=== ACTIVITY ===
Match the string "because" against each line below, and copy every line that matches.

[Edit tracking data]
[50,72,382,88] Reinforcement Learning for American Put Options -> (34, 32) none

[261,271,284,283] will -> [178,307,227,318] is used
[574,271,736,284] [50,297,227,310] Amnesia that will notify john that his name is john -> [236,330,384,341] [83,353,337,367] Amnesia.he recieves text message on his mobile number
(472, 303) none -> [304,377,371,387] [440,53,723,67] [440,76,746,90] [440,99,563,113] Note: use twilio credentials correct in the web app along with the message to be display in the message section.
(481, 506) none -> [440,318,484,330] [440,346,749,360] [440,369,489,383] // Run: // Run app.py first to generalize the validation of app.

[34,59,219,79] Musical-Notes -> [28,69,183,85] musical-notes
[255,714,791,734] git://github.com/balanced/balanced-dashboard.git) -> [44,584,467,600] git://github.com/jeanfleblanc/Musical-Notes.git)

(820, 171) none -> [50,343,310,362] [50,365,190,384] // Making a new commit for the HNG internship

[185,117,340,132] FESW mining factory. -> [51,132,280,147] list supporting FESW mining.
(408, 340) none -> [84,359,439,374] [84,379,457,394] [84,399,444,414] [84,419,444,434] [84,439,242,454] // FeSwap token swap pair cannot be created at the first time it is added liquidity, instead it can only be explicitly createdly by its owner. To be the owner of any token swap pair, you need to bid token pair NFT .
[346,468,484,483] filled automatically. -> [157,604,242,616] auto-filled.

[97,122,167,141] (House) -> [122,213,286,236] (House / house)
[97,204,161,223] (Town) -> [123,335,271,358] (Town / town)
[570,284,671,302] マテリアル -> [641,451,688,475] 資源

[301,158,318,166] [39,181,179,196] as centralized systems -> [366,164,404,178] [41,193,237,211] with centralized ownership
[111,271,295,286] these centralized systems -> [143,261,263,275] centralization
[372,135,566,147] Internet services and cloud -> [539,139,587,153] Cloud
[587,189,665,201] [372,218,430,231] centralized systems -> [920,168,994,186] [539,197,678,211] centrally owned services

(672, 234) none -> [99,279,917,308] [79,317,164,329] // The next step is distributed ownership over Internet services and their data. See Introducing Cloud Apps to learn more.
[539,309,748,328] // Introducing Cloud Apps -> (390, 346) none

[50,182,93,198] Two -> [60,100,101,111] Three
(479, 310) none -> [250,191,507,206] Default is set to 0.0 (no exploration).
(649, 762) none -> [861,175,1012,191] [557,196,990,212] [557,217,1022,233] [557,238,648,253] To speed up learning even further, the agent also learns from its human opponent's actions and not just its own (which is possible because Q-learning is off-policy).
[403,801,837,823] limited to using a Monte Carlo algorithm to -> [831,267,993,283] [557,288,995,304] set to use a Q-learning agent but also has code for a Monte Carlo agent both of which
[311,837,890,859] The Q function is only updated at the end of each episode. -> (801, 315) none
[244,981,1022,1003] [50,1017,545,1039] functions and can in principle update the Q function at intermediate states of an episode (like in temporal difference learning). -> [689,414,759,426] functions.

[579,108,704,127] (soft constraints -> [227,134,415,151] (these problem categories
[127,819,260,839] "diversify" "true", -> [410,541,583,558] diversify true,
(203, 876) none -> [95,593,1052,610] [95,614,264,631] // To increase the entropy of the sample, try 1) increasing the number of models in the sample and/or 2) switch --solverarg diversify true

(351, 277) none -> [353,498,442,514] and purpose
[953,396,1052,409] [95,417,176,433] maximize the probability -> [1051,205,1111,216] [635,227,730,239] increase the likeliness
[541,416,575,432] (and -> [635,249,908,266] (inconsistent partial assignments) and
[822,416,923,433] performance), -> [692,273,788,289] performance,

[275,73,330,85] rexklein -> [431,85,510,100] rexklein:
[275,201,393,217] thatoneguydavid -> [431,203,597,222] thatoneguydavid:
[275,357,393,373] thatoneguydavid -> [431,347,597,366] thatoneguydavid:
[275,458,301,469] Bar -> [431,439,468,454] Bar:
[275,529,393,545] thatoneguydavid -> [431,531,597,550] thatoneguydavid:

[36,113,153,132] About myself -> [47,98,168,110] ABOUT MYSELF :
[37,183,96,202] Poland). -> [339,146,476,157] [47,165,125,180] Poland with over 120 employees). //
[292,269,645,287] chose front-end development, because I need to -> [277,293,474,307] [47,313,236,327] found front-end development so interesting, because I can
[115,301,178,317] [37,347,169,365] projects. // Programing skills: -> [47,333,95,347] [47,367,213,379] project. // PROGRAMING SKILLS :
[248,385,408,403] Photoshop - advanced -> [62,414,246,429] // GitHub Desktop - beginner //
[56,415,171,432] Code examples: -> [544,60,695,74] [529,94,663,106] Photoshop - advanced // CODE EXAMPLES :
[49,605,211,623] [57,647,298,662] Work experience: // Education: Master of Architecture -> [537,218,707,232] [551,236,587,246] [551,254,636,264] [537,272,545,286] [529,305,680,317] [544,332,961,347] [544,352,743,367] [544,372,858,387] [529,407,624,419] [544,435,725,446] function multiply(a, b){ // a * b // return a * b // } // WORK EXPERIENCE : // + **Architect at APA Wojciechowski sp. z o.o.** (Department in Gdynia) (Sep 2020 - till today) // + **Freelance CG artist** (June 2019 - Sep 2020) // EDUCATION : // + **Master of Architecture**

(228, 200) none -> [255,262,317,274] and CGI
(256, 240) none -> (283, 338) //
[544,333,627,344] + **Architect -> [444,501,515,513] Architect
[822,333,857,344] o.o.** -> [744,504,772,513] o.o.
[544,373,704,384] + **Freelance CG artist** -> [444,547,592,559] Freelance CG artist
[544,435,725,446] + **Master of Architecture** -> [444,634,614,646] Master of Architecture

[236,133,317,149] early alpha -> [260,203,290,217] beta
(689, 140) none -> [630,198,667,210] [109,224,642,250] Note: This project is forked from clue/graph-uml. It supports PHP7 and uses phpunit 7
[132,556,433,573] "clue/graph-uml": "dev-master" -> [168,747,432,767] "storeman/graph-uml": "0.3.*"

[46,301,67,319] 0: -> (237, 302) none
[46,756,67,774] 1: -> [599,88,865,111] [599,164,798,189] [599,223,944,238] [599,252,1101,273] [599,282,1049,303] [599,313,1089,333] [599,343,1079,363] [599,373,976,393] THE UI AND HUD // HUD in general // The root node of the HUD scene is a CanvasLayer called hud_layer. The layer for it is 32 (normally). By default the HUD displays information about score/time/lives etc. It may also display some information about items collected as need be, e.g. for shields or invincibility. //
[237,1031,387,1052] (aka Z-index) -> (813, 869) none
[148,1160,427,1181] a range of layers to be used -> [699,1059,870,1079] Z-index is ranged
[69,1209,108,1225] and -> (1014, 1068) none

=== RESPONSE ===
(649, 762) none -> [861,175,1012,191] [557,196,990,212] [557,217,1022,233] [557,238,648,253] To speed up learning even further, the agent also learns from its human opponent's actions and not just its own (which is possible because Q-learning is off-policy).
[292,269,645,287] chose front-end development, because I need to -> [277,293,474,307] [47,313,236,327] found front-end development so interesting, because I can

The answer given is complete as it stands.